Network-based representation has quickly emerged as the norm in representing rich interactions among the components of a complex system for analysis and modeling: movement of hundreds of thousands of ships form a global shipping network, powering the transportation and economy while inadvertently translocating invasive species; interactions of billions of people on social networks, facilitating the diffusion of information.
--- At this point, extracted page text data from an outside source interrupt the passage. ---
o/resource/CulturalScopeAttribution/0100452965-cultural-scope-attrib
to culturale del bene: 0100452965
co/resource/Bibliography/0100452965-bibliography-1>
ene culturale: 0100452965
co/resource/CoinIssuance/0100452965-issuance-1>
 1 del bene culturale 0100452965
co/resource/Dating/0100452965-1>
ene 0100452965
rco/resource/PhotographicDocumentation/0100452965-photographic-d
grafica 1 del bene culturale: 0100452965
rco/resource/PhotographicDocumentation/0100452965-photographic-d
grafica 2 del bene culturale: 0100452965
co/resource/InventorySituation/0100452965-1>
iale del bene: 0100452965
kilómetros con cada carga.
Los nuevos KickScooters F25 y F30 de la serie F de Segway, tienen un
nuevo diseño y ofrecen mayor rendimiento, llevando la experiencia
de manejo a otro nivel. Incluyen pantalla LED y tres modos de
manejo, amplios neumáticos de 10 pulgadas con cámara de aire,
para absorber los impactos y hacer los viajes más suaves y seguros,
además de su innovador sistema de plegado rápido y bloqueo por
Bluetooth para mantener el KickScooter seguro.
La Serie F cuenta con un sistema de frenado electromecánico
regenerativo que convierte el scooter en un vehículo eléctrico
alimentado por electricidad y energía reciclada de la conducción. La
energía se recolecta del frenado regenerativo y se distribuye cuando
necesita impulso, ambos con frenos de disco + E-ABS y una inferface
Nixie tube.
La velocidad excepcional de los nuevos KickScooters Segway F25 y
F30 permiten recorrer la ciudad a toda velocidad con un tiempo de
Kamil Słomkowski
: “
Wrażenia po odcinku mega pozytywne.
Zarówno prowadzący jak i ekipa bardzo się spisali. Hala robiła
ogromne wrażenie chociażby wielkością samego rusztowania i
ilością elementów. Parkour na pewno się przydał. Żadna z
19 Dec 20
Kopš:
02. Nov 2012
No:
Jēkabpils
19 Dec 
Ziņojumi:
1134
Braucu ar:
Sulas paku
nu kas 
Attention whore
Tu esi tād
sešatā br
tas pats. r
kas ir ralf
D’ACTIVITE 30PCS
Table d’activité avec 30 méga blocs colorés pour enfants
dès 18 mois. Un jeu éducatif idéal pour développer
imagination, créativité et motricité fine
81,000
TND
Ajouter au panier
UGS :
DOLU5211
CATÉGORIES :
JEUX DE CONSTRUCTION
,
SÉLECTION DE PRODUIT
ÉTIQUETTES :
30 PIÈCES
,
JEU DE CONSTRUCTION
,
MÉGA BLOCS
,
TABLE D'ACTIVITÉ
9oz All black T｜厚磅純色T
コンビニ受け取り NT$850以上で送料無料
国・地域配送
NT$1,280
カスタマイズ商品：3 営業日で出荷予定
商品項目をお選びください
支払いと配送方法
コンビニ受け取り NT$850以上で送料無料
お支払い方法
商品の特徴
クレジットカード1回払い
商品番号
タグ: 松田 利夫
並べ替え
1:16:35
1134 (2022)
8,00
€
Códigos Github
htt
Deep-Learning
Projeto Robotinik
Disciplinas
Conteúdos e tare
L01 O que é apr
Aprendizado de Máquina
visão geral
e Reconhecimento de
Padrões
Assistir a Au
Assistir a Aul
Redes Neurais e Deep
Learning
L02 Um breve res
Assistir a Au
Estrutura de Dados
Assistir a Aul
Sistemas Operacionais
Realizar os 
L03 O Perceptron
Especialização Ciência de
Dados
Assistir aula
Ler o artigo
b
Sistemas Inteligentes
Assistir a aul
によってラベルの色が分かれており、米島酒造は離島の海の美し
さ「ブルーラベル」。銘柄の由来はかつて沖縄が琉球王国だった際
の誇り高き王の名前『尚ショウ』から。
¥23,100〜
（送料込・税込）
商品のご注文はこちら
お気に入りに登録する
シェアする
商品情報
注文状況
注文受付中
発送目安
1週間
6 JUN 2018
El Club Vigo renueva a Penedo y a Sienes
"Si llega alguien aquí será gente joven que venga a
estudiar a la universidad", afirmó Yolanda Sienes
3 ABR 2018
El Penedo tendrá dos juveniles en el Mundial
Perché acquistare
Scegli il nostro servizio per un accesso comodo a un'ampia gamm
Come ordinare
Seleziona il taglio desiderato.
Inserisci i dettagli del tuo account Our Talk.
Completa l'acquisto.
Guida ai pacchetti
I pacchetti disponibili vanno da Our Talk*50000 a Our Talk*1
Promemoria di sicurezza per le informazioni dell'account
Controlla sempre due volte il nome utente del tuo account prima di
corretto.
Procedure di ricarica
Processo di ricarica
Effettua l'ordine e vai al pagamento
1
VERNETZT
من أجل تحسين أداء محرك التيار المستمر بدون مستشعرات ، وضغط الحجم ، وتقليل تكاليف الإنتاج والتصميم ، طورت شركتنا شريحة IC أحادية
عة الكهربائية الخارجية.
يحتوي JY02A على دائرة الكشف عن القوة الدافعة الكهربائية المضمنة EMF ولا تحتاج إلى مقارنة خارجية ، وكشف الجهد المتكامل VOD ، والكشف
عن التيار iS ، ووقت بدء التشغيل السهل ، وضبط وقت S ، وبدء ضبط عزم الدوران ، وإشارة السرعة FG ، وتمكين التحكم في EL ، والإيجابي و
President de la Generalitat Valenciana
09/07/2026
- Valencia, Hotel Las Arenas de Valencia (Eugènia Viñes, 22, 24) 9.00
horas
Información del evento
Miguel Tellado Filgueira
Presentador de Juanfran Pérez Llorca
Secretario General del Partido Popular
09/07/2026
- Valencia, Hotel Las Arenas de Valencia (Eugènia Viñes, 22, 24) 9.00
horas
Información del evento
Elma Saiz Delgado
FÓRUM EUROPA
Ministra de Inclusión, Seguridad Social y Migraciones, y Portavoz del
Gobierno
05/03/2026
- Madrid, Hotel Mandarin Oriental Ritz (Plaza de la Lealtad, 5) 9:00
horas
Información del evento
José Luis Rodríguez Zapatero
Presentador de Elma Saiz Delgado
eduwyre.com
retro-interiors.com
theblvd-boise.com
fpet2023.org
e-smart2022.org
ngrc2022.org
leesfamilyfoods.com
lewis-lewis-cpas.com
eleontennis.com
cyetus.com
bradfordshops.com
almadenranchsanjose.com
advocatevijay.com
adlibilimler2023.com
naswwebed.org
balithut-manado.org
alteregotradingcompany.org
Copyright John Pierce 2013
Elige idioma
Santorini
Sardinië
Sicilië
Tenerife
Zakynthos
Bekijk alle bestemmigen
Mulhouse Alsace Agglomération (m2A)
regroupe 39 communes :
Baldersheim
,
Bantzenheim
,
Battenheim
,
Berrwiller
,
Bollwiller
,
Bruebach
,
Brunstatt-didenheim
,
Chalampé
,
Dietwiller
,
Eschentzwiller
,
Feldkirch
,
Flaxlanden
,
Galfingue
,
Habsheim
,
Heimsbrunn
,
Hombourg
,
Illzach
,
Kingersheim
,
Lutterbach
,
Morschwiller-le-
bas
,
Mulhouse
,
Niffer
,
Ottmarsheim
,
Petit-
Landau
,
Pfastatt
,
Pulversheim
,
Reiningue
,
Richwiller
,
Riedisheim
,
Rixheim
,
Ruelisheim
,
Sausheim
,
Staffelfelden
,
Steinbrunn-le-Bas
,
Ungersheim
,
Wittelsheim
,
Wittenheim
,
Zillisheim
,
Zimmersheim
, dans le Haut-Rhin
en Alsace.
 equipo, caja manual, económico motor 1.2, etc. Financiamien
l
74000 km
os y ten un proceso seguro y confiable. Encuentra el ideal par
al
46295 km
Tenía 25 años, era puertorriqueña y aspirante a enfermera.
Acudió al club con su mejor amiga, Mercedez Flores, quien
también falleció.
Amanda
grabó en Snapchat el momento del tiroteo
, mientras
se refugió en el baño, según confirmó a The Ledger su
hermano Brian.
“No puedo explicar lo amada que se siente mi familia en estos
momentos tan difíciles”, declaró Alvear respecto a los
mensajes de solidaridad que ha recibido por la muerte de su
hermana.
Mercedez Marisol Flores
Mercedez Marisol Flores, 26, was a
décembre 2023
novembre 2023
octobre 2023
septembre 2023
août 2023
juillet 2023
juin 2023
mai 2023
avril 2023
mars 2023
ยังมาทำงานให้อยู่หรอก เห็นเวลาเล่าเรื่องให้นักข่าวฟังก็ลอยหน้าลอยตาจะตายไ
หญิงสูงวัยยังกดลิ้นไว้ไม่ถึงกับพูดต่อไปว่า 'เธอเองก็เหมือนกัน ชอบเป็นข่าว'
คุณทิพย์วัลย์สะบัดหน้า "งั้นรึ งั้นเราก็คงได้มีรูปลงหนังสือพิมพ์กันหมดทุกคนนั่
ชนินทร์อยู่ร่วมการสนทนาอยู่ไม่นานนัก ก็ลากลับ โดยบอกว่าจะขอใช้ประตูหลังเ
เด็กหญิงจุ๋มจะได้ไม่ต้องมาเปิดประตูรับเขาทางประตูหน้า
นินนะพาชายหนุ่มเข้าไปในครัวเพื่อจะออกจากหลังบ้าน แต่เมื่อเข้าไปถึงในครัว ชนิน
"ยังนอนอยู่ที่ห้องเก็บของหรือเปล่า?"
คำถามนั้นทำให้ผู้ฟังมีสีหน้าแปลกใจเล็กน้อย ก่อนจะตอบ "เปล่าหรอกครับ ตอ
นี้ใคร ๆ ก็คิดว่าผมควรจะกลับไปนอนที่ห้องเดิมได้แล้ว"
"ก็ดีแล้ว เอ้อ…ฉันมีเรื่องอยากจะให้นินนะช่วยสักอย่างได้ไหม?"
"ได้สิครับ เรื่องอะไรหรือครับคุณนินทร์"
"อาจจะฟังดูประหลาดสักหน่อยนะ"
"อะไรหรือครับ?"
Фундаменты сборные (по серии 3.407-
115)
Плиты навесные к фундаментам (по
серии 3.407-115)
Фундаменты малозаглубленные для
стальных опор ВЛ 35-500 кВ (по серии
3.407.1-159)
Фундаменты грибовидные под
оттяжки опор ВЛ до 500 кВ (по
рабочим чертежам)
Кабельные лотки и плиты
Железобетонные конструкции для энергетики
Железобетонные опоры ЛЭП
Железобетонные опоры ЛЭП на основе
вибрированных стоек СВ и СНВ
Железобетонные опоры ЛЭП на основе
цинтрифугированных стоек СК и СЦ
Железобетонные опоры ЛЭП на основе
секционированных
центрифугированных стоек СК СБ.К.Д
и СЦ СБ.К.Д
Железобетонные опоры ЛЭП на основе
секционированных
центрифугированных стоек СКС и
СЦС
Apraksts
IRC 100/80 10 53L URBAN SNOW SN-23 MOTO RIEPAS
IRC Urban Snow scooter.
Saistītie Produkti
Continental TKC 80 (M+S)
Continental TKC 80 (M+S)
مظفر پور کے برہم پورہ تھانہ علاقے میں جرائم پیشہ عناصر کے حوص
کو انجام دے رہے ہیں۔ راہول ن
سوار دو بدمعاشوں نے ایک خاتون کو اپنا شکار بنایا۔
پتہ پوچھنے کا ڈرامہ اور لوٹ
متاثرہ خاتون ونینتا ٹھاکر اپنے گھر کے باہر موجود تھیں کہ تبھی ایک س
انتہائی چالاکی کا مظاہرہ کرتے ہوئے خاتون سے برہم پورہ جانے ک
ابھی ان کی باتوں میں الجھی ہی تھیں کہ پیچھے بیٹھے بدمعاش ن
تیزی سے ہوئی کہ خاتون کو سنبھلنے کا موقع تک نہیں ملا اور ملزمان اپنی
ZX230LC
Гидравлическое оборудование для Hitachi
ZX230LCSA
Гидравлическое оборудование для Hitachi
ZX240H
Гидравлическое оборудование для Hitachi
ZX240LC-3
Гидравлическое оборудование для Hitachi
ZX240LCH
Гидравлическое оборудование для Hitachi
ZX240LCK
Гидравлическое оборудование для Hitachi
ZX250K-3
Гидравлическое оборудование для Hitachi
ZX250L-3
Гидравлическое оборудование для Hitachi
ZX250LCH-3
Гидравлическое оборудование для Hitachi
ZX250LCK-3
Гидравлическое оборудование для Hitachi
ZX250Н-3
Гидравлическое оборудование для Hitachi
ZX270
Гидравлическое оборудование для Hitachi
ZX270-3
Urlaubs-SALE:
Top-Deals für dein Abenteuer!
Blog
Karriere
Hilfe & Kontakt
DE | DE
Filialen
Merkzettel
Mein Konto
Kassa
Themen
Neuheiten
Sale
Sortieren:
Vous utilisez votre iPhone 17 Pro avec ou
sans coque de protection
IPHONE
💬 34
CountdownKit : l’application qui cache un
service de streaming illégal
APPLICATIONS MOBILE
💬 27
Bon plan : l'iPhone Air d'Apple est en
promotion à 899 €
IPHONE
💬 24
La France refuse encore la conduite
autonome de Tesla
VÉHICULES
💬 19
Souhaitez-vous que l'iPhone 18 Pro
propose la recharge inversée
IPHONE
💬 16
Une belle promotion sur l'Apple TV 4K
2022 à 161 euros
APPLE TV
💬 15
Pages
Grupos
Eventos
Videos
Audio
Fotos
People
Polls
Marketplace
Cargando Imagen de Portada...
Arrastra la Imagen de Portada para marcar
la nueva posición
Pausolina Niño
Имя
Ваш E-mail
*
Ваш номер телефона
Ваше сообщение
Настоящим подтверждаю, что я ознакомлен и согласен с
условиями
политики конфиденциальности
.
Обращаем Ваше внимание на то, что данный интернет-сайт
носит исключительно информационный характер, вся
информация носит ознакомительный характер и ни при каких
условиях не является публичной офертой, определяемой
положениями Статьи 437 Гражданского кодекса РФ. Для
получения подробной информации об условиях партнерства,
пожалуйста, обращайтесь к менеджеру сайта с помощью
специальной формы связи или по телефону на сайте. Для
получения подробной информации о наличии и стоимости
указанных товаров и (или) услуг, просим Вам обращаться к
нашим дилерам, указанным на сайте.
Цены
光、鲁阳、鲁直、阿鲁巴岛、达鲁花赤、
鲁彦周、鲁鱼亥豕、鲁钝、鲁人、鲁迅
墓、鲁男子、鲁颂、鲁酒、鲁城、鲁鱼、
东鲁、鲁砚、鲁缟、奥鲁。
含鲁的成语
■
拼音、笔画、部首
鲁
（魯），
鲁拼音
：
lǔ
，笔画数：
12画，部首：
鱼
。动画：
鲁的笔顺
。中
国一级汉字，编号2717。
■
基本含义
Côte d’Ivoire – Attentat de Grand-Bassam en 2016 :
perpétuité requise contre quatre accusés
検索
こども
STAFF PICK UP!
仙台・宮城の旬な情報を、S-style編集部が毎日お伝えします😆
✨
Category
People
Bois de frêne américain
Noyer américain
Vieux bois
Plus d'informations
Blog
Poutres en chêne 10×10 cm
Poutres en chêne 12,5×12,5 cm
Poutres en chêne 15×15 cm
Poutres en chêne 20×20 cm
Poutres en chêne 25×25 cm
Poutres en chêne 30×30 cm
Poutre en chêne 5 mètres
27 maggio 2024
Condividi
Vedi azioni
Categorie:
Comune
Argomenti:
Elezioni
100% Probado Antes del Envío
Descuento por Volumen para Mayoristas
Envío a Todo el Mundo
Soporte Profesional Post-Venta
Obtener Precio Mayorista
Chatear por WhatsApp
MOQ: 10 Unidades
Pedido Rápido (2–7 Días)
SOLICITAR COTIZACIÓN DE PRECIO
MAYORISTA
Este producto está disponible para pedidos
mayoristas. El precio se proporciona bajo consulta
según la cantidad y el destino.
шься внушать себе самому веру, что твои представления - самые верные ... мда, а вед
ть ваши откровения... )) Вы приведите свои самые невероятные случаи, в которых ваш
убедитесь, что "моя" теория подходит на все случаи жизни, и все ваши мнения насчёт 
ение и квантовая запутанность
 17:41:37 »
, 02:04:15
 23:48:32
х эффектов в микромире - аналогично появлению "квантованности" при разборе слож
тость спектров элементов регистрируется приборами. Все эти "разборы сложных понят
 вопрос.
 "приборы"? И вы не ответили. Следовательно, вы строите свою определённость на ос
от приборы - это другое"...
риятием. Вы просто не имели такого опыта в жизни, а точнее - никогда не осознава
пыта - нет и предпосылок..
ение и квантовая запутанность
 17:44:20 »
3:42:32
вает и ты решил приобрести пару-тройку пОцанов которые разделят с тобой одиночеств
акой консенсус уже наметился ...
Given the ship trajectories, to construct a global shipping network, the conventional approach is to count the number of voyages between port pairs as edge weights in the network.

### First-order network

While ships from Shanghai to Singapore are in fact more likely to go to Los Angeles according to the raw data, the conventional first-order network captures only *pairwise* connections in the data and neglects *higher-order dependencies*, therefore subsequent network analyses that rely on the network structure can potentially lead to incorrect results or conclusions.

### Higher-order network

The higher-order network preserves higher-order dependencies in the network structure, therefore movements simulated on the network more accurately reflects the true movement patterns in the raw data.

### Methods in a nutshell

What are the advantages of using HON

instead of the conventional first-order network or the fixed second-order network?

### Accuracy

HON is more accurate in representing the true movement patterns in data in comparison with the conventional first-order network or the fixed second-order network, because the higher-order nodes and edges in HON can provide more detailed guidance for simulated movements.

### Scalability

HON is more compact than fixed-order networks by using variable orders of dependencies, embedding higher-order dependencies only when necessary. Thus, not only is HON scalable for big data, but also network analysis algorithms run faster on HON.

### Compatibility

The data structure of HON is consistent with the conventional network representation, so existing network analysis methods can be applied directly without being modified.

### Broad Influence

Existing network analyses either simply ignore higher-order patterns in the data and use the first-order network representation (which is inaccurate), or modify existing algorithms to incorporate higher-order movement patterns (which do not generalize to all algorithms).

The higher-order network resolves this dilemma, by fundamentally improve the network itself, such that network algorithms, without any modification, will be aware of higher-order dependencies.